Forum Moderators: phranque

Message Too Old, No Replies

why do crawlers only get first page and go? (302 redirect)

         

blueyed

3:53 am on Nov 4, 2003 (gmt 0)

10+ Year Member



Glad to be in the forums, as I found a lot answers here while asking google my php questions.. :)

I wonder why searchbots like googlebot only get the first page and do not crawl deeper.

access.log:
64.68.82.169 - - [28/Oct/2003:09:01:48 +0100] "GET /robots.txt HTTP/1.0" 200 81 "-" "Googlebot/2.1 (+http://www.googlebot.com/bot.html)"
64.68.82.169 - - [28/Oct/2003:09:01:57 +0100] "GET / HTTP/1.0" 200 3006 "-" "Googlebot/2.1 (+http://www.googlebot.com/bot.html)"
64.68.82.168 - - [28/Oct/2003:11:47:46 +0100] "GET /en/main/welcome HTTP/1.0" 200 3006 "-" "Googlebot/2.1 (+http://www.googlebot.com/bot.html)"

..and gone.
That's with other bots, too.

robots.txt valids ok.

I use Apache's mod_rewrite to make the page look static and do not use sessions (had this in the beginning - that's still in google's archive).

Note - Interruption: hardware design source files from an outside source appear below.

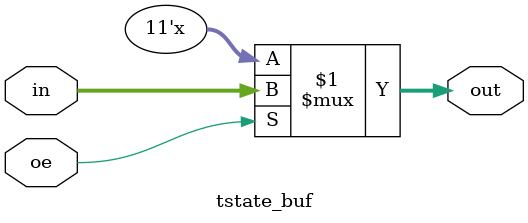
<source format=v>
`timescale 1ns / 1ps

//Basic parameterized tristate buffer
//Active high output enable
module tstate_buf #(parameter WIDTH=11)(
    input [WIDTH-1:0]in,
    input oe,
    output [WIDTH-1:0]out
    );
    
    assign out = oe ? in : 11'bz;
    
endmodule

</source>
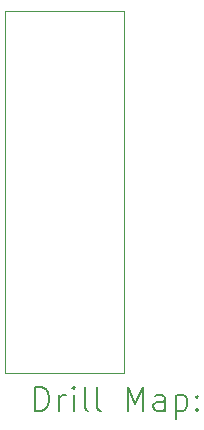
<source format=gbr>
%FSLAX45Y45*%
G04 Gerber Fmt 4.5, Leading zero omitted, Abs format (unit mm)*
G04 Created by KiCad (PCBNEW 6.0.4-6f826c9f35~116~ubuntu20.04.1) date 2022-04-29 20:49:02*
%MOMM*%
%LPD*%
G01*
G04 APERTURE LIST*
%TA.AperFunction,Profile*%
%ADD10C,0.100000*%
%TD*%
%ADD11C,0.200000*%
G04 APERTURE END LIST*
D10*
X3610000Y-6520000D02*
X3610000Y-3450000D01*
X4610000Y-3450000D02*
X4610000Y-6520000D01*
X3610000Y-6520000D02*
X4610000Y-6520000D01*
X3610000Y-3450000D02*
X4610000Y-3450000D01*
D11*
X3862619Y-6835476D02*
X3862619Y-6635476D01*
X3910238Y-6635476D01*
X3938809Y-6645000D01*
X3957857Y-6664048D01*
X3967381Y-6683095D01*
X3976905Y-6721190D01*
X3976905Y-6749762D01*
X3967381Y-6787857D01*
X3957857Y-6806905D01*
X3938809Y-6825952D01*
X3910238Y-6835476D01*
X3862619Y-6835476D01*
X4062619Y-6835476D02*
X4062619Y-6702143D01*
X4062619Y-6740238D02*
X4072143Y-6721190D01*
X4081667Y-6711667D01*
X4100714Y-6702143D01*
X4119762Y-6702143D01*
X4186428Y-6835476D02*
X4186428Y-6702143D01*
X4186428Y-6635476D02*
X4176905Y-6645000D01*
X4186428Y-6654524D01*
X4195952Y-6645000D01*
X4186428Y-6635476D01*
X4186428Y-6654524D01*
X4310238Y-6835476D02*
X4291190Y-6825952D01*
X4281667Y-6806905D01*
X4281667Y-6635476D01*
X4415000Y-6835476D02*
X4395952Y-6825952D01*
X4386429Y-6806905D01*
X4386429Y-6635476D01*
X4643571Y-6835476D02*
X4643571Y-6635476D01*
X4710238Y-6778333D01*
X4776905Y-6635476D01*
X4776905Y-6835476D01*
X4957857Y-6835476D02*
X4957857Y-6730714D01*
X4948333Y-6711667D01*
X4929286Y-6702143D01*
X4891190Y-6702143D01*
X4872143Y-6711667D01*
X4957857Y-6825952D02*
X4938810Y-6835476D01*
X4891190Y-6835476D01*
X4872143Y-6825952D01*
X4862619Y-6806905D01*
X4862619Y-6787857D01*
X4872143Y-6768809D01*
X4891190Y-6759286D01*
X4938810Y-6759286D01*
X4957857Y-6749762D01*
X5053095Y-6702143D02*
X5053095Y-6902143D01*
X5053095Y-6711667D02*
X5072143Y-6702143D01*
X5110238Y-6702143D01*
X5129286Y-6711667D01*
X5138810Y-6721190D01*
X5148333Y-6740238D01*
X5148333Y-6797381D01*
X5138810Y-6816428D01*
X5129286Y-6825952D01*
X5110238Y-6835476D01*
X5072143Y-6835476D01*
X5053095Y-6825952D01*
X5234048Y-6816428D02*
X5243571Y-6825952D01*
X5234048Y-6835476D01*
X5224524Y-6825952D01*
X5234048Y-6816428D01*
X5234048Y-6835476D01*
X5234048Y-6711667D02*
X5243571Y-6721190D01*
X5234048Y-6730714D01*
X5224524Y-6721190D01*
X5234048Y-6711667D01*
X5234048Y-6730714D01*
M02*

</source>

The site to be regarded is thequod.de [thequod.de]. From there you'll be redirected (with status 302) according to your language, probably to [thequod.de...] - and that's where the robots don't get deeper.

Is this because of absolute links in href (like "/en/main/othercategory") and bots will only climb down, not up?

Or is it the "DC.Identifier" meta tag that does not refer to the URL itself, but to the executing php script? (Just recognized that, but cannot imagine that this would prevent bots from crawling the rest).

Please have a look at this..

BlueSky

9:07 am on Nov 4, 2003 (gmt 0)

10+ Year Member



Welcome to WebmasterWorld.

I recommend you run your pages through a bot simulator to see what the bots are getting when they access your site. That should show if there is anything in particular hanging them up. [searchengineworld.com...]

FYI, posting personal url's is against the TOS here.

blueyed

12:30 pm on Nov 4, 2003 (gmt 0)

10+ Year Member



The slim spider you proposed runs fine and finds all links that should go deeper.
I cannot see anything that should hang them up.

BlueSky, see private message regarding TOS.

BlueSky

2:19 pm on Nov 4, 2003 (gmt 0)

10+ Year Member



If the bot simulator had no problems accessing the links then that's great. Your robots.txt is okay. I think they may not be going deeper because your site lacks content. Take away whatever is the same on each page and what do you see left? Not much. You have to feed the bots words and get some incoming links. They know your site is there, so give them more to chomp on.

Here's a good post to read for some good pointers in other areas for building a site: [webmasterworld.com...]

blueyed

3:37 pm on Nov 4, 2003 (gmt 0)

10+ Year Member



You're right about lacking content, of course. But how should a spider know this, if he only sees the first page? If he would go to my comp section he would get some content..

For now, I'll repair the DC.Identifier meta tag. But I don't think that's the issue.